Source text:
Re:Self signed? (Score:4, Insightful)
Re: (Score:2)
That would only be useful to forge certificates, and using such forged certificates would allow tracking of surveilance activities -- the provider would not see them in their own keyring so if they were seen in the wild and came to a privider's attention, their natural reaction would be to accuse the CA of having been compromised... because you have no way of knowing it's the NSA that's doing it.
Unless it totally sucks or is also hosting your SSL service, a CA neither needs nor asks for your private key, it
Re: (Score:2)
Not more, but not necessarily less. With a self signed cert, you cant verify the identity of the signer/cert. With the possibility of a compromised CA, you have (essentially) the same problem. (As far as understand it anyways).
What I would like to know is what (if anything) can be done to verify keys without a CA? I don't know that much about crypto, so am genuinely curious. Are there techniques to do this? (Diffie-Hellman-Merkle?)
Re: (Score:3)
With a self signed cert, you cant verify the identity of the signer/cert.
Correct, and that's really all you're paying for when you buy a certificate from a CA: You pay enough money and provide enough documentation that they're confident you are who you say you are.
With the possibility of a compromised CA, you have (essentially) the same problem.
Almost correct. You can't really verify the identity, but your computer won't really even try because it trusts the compromised CA. The solution is to check revocation lists, but there are problems with that.
What I would like to know is what (if anything) can be done to verify keys without a CA?
Let each person be a CA [wikipedia.org]. If I know you, I can sign your certificate myself. Anybody who knows me and trusts me
Re: (Score:2)
Let each person be a CA [wikipedia.org]. If I know you, I can sign your certificate myself. Anybody who knows me and trusts me would then trust you. Again, compromises are fixed by revocation and expiration, but the impact is somewhat less severe.
then you get something like the ebay problem where every review is AAAAAAA++++++++++++!!!!!!1!!!!one!!eleven!!
and are useless
just because i trust my friend doesn't mean i always trust him to show good judgement...how do i know he was of sound mind when he signed the cert for that tattoo parlor and came back with the pink bunny tattoo on his forehead?
Re: (Score:3)
Not to sound dismissive, but that's an implementation detail. PGP uses a system of partial trust, though its particular implementation I don't know.
I do recall some (long-outdated) research into this particular problem, where a trust network didn't simply have "trust" or "do not trust". Rather, it maintained a percentage of trust - Each hop in a chain decreased the total trust in the chain, but each separate path increased it. At the end of the chain, the client could compute exactly how much a particular s
Re: (Score:3)

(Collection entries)
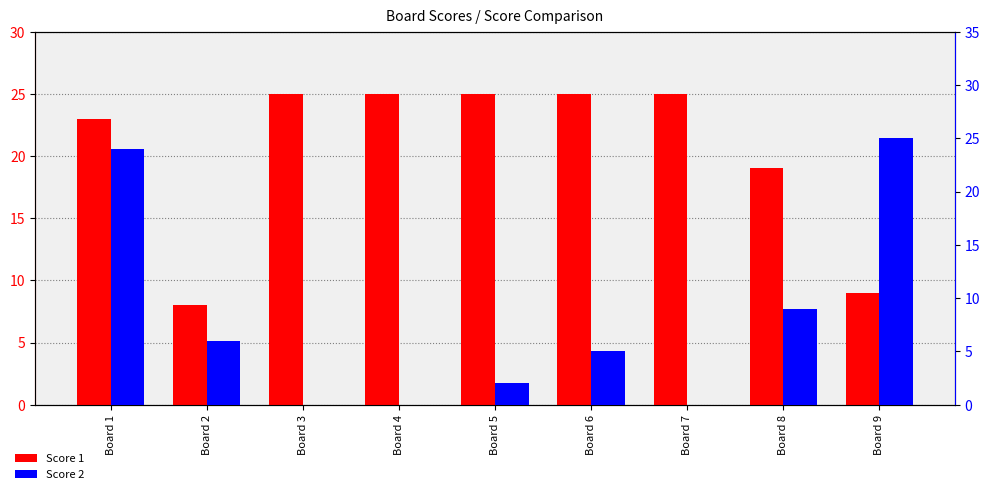

Rank the series by their average value, from highest to lowest.

Score 1, Score 2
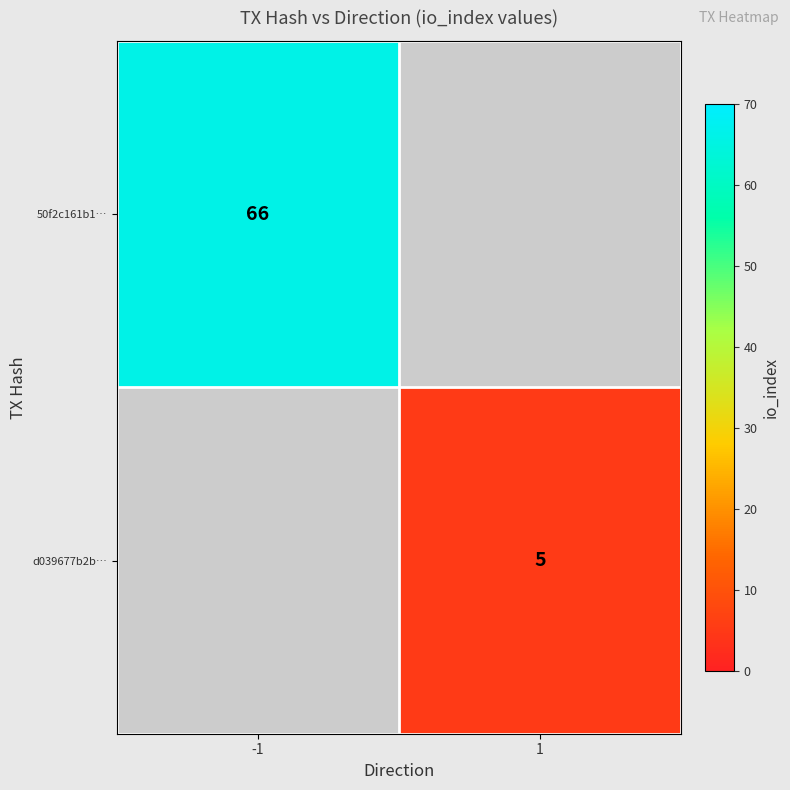

The value of d039677b2b… at 1 is 8. True or false?

False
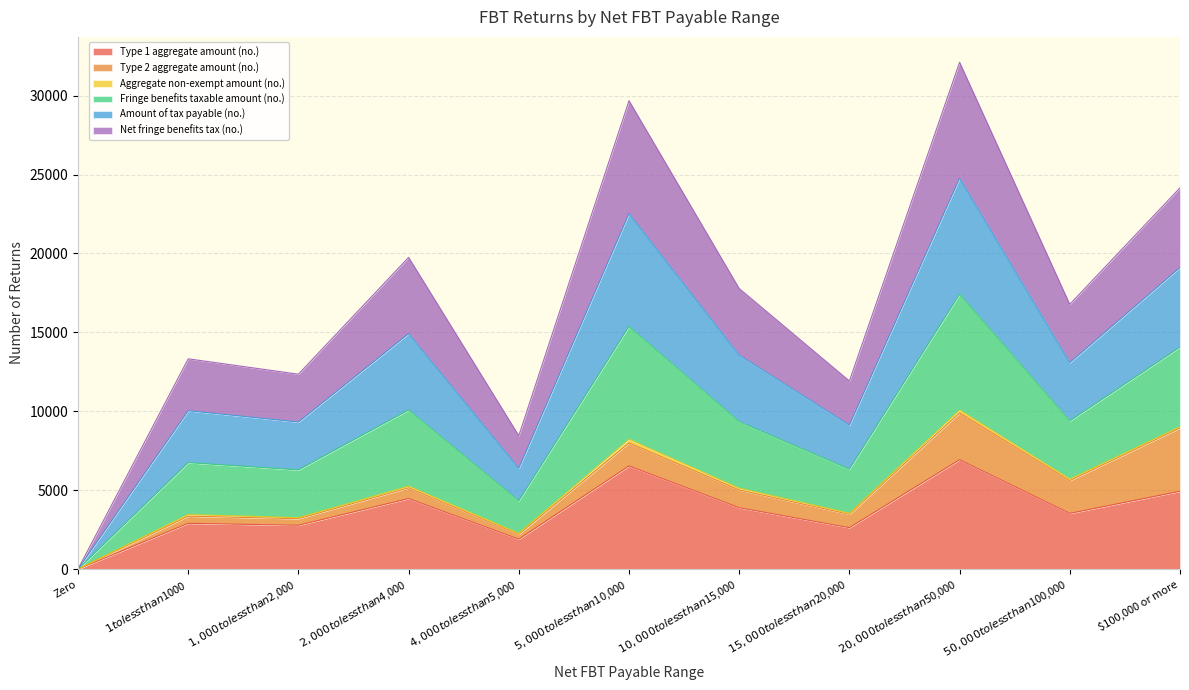

Which series has the largest total across all categories?

Fringe benefits taxable amount (no.)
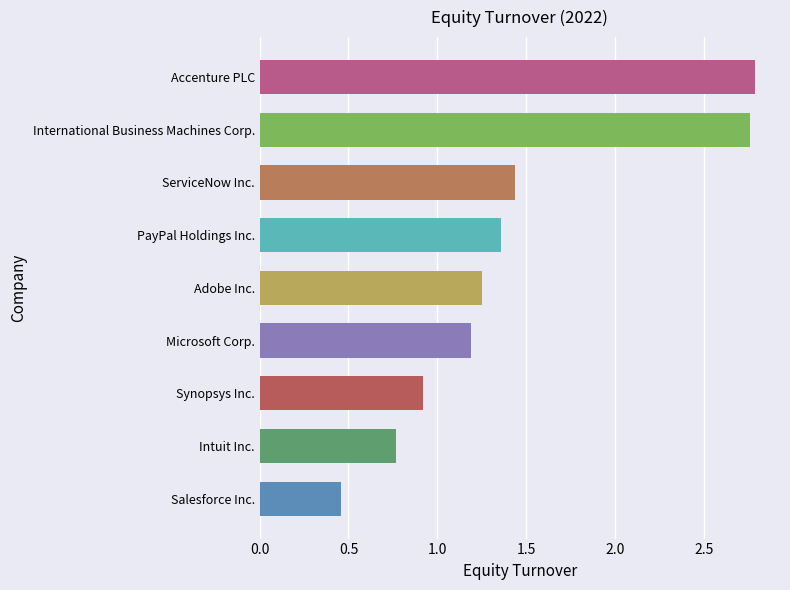

What is the sum of all values?

12.9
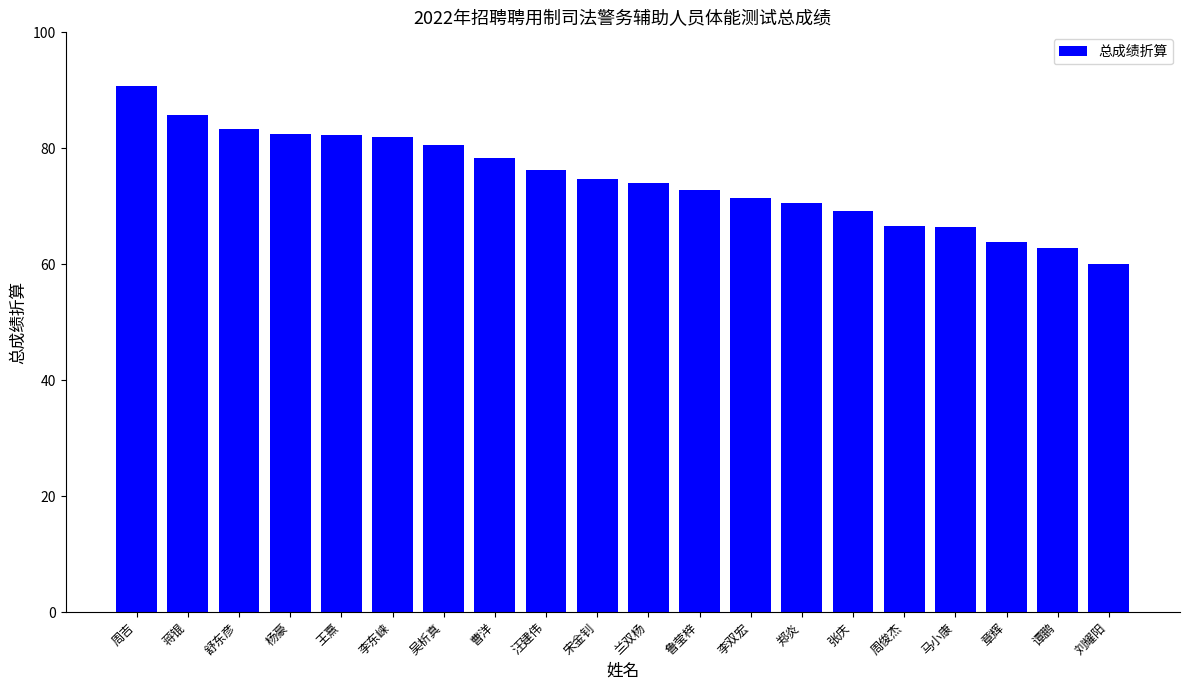

What is the value of the 6th bar from the left?

82.0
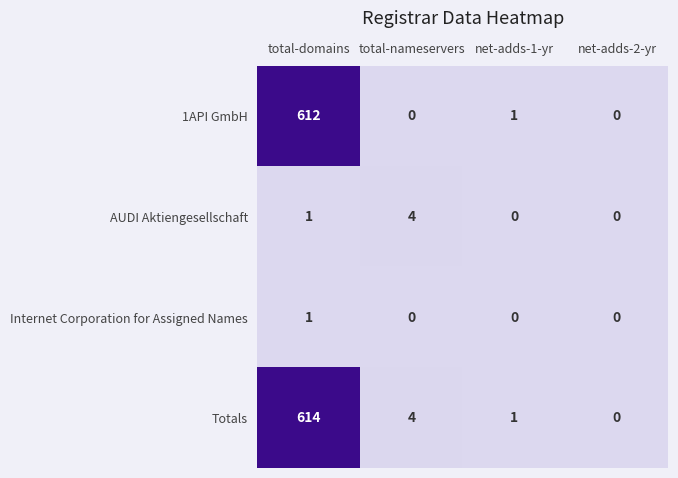

Rank the series by their maximum value, from lowest to highest.

Internet Corporation for Assigned Names, AUDI Aktiengesellschaft, 1API GmbH, Totals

Problem to solve: Continue the discussion thread about certificate authorities and self-signed certificates from the point where it stops.

Answer box:
I work in finance. Until recently, my company had several million dollars being controlled through a bank whose website required exactly 6-character passwords, which they'd happily send to you in plaintext via email if you forgot it.
No, I do not want to trust banks with information security.
Re:Self signed? (Score:4, Interesting)
There's always the Convergence project (based on the previous Perspectives CMU work).
Basically, instead of CA's you have notary servers that track changes to certificates and that you (your browser) contacts to verify that they and you are seeing the same certificates.
That way, if a MITM attack is ongoing it will, if targetting you specifically, probably show a discrepancy between the certificate presented to you and the one presented to them. If targetting the specific website and MITM'ing all connections to it the only demonstration of a problem might be that the site suddenly appears to have a new certificate, but that would still most likely alert site operators who may be surprised to note a change they didn't do.
Re: (Score:3)
Well, you can always fingerprint a key and verify with the owner of the site that the fingerprint is correct.
The CA model is called a "web of trust" model - it relies on you trusting someone and then seeing if a key you've been given was signed by someone you trust. In the CA model, the CA signs public
Re: (Score:2)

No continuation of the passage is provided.